* [Page-level text extractions]
--------------------------------------------------

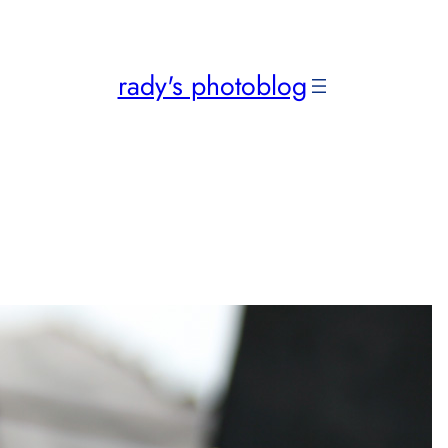
rady's photoblog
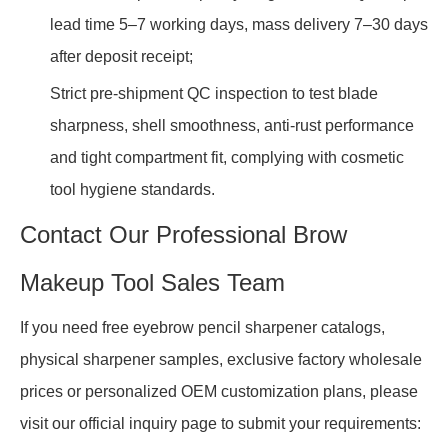
lead time 5–7 working days, mass delivery 7–30 days
after deposit receipt;
Strict pre-shipment QC inspection to test blade
sharpness, shell smoothness, anti-rust performance
and tight compartment fit, complying with cosmetic
tool hygiene standards.
Contact Our Professional Brow
Makeup Tool Sales Team
If you need free eyebrow pencil sharpener catalogs,
physical sharpener samples, exclusive factory wholesale
prices or personalized OEM customization plans, please
visit our official inquiry page to submit your requirements:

--------------------------------------------------

The line containing "If you need" marks the start; retype it and each line after it through the end of the records above, exactly.

If you need free eyebrow pencil sharpener catalogs,
physical sharpener samples, exclusive factory wholesale
prices or personalized OEM customization plans, please
visit our official inquiry page to submit your requirements:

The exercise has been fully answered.